Transcription
[1 r] Basle ce 24 fevrier 1785.
Monsieur le Marquis
Je viens d’apprendre que vous avez honoré de quelque attention mes Reflexions sur l’Esclavage des Négres. J’avois fait un voyage à Paris en 1780, un de ces auteurs dont la plume est vendue à quiconque veut la payer, s’avisa de faire l’apologie de cet esclavage ; Je voulus lui répondre dans un journal, et je ne pus en obtenir la permission. Retourné dans mon bon pays ou il n’y a pas d’esclaves, J’ai fait un Livre au lieu d’une Lettre et c’est ce Livre que vous avez daigné lire.
Aucun homme de notre continent n’a plus contribué que vous, Monsieur le Marquis, à rompre les fers que l’Europe [1 v] donnoit à l’Amérique, Peut être la gloire de détruire la servitude que nous avons imposée aux malheureux affricains, vous est-elle aussi réservée. Vous seriez alors le Libérateur de |deux| des quatre parties du monde, et bien supérieur à ce Pompée que l’on a vu autrefois :
Triompher en trois jours des trois parts de la Terre.
Peut être sans la guerre d’Amérique, L’esclavage des Négres auroit-il été détruit d’ici à quelques générations.
Un célébre médecin de Londres, le Docteur Fothergill, avoit formé le plan d’une compagnie qui devoit établir parmi les Négres d’Afrique, la culture du sucre. Il avoit destiné des sommes très considérables à cette bonne oeuvre, qui devoit amener à la Longue la destruction de l’Esclavage. La guerre d’Amérique a empêché l’exécution de ce Projet ; et c’est une raison de plus pour que vous vous occupiez de le renouveller ou d’en former un Meilleur.

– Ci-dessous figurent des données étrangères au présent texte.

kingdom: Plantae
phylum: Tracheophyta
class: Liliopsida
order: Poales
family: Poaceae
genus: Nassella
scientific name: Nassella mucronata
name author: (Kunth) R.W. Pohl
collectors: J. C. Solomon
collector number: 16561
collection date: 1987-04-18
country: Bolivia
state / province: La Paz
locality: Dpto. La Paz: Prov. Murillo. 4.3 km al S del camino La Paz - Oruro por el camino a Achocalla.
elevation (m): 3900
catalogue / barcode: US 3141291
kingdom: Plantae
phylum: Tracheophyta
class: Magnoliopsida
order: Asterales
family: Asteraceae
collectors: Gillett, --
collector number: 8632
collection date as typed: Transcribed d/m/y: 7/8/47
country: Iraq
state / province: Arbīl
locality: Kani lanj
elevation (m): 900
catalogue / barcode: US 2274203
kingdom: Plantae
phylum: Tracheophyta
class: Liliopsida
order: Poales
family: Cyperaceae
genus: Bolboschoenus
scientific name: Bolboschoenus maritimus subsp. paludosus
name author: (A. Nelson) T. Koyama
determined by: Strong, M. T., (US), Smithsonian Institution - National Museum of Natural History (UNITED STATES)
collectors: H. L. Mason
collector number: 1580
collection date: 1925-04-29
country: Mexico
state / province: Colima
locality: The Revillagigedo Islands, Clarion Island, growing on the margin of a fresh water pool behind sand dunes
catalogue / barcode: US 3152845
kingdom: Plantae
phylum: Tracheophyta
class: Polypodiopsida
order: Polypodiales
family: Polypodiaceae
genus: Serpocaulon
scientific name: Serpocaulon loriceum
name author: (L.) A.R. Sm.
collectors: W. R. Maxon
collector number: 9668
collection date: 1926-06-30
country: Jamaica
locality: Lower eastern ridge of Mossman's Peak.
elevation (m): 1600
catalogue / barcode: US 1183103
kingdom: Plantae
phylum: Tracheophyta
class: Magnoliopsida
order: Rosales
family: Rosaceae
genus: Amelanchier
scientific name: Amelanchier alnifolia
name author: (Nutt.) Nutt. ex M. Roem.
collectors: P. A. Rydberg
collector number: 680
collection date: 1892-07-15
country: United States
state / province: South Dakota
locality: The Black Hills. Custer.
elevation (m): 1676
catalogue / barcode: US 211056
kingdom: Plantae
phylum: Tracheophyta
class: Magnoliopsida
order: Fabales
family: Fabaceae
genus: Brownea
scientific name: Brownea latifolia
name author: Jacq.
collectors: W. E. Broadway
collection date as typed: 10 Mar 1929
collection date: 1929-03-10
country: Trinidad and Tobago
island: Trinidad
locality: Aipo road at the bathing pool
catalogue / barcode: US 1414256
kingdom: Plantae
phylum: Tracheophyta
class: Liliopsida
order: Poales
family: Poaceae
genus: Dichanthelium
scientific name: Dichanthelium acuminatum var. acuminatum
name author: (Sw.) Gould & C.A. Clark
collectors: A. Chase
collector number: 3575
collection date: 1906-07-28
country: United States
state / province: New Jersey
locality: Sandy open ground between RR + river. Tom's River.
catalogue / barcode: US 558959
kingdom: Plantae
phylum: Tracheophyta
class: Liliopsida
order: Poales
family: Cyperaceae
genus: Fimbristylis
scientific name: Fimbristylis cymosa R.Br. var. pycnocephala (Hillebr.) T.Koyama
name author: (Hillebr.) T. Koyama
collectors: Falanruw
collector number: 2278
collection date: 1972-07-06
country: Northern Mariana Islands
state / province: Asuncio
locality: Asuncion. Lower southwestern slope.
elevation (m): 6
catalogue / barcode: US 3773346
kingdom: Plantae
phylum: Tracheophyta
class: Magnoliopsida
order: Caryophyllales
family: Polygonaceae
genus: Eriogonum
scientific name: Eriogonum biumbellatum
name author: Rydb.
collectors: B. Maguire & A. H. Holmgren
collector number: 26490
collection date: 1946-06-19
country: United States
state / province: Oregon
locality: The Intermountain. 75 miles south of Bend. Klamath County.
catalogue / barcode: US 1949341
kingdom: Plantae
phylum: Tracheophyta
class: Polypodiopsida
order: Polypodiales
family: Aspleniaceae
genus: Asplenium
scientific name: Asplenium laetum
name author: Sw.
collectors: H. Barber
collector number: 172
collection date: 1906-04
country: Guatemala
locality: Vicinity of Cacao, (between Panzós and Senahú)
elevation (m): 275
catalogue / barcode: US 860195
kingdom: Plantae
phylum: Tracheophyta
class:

Il faut qu’une révolution à laquelle [2 r] vous avez contribué, n’ait fait que du bien.
Permettez moi, Monsieur le Marquis, de vous offrir mes foibles lumieres. Dans mes Réflexions J’ai dit aux gouvernemens qui ne m’ont pas écouté, ce que la justice exigeoit d’eux : et j’ai cru devoir m’y borner. Mais j’ai étudié le même objet sous d’autres rapports, et si vous daignez vous occuper de ce grand ouvrage, vous me trouverez toujours à vos ordres.
J’ai l’honneur d’être avec Respect Monsieur le Marquis, Votre très humble et tres obeissant serviteur
Schwartz1Paraphe soulignant.
P. S. Si vous me faites l’honneur de me répondre, je vous prie d’adresser votre Lettre à M. Schwartz à Basle, poste restante.